In this work, we study the application of wavelet analysis for robust speech processing.

Reliable time-scale features (TS) which characterize the relevant phonetic classes such as voiced (V), unvoiced (UV), silence (S), mixed-excitation, and stop sounds are extracted. By training neural and Bayesian networks, the classification rates provided by only 7 TS features are mostly similar to the ones obtained by 13 MFCC features.

The TS features are further enhanced to design a reliable and low-complexity V/UV/S classifier. Quantile filtering and slope tracking are used for deriving adaptive thresholds. A robust voice activity detector is then built and used as a pre-processing stage to improve the performance of a speaker verification system.
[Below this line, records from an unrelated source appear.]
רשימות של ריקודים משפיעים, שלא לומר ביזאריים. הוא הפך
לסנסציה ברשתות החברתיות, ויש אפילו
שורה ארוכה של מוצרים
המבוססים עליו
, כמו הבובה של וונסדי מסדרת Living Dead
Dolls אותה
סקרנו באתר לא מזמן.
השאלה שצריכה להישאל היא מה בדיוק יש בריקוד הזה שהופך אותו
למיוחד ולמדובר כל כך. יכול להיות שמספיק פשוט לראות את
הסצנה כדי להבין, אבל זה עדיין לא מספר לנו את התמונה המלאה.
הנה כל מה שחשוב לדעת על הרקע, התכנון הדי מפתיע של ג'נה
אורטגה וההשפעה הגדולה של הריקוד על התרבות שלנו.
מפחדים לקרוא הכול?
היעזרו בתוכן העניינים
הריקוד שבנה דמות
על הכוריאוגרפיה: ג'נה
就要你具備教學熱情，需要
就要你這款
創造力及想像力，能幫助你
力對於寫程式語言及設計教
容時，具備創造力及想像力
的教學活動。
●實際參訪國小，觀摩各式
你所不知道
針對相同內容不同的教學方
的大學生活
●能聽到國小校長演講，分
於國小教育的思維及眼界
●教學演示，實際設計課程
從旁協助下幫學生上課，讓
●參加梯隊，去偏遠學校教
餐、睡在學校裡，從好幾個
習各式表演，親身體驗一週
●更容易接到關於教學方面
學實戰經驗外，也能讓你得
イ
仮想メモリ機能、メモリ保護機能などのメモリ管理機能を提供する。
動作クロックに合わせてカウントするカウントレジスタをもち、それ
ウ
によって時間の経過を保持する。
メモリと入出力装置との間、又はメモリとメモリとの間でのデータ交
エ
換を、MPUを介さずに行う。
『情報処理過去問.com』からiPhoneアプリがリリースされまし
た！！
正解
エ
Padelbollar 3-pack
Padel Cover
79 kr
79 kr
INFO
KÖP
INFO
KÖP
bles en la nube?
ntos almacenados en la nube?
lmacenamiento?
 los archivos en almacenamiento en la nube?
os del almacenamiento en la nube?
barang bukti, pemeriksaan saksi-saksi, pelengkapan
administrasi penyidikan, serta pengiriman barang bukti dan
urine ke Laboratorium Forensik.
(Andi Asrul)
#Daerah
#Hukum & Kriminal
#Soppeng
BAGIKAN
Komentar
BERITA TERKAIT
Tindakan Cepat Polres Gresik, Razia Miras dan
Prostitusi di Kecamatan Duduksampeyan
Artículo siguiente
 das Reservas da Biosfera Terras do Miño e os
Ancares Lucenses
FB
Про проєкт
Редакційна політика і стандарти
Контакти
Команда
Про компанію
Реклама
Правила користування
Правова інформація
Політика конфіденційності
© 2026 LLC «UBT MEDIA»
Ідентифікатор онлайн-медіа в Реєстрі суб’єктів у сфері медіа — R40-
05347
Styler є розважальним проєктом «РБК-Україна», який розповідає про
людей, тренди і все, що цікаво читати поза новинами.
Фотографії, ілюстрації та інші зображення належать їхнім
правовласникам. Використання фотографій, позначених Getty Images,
Based on wavelet shrinkage, a statistical wavelet filtering (SWF) method is designed for speech enhancement. Non-stationary and colored noise is handled by employing quantile filtering and time-frequency adaptive weighting. A newly proposed comparison diagnostic test and other subjective tests show improvements compared with other denoising methods.

The SWF is further optimized to enhance speech quality for robust ASR. By changing the shape of the frequency weighting and estimating perceptual noise thresholds in critical subbands, the perceptual SWF method provides almost equal performance compared with the ETSI baseline for car noise and significant improvements compared with other methods in aircraft maintenance factory conditions.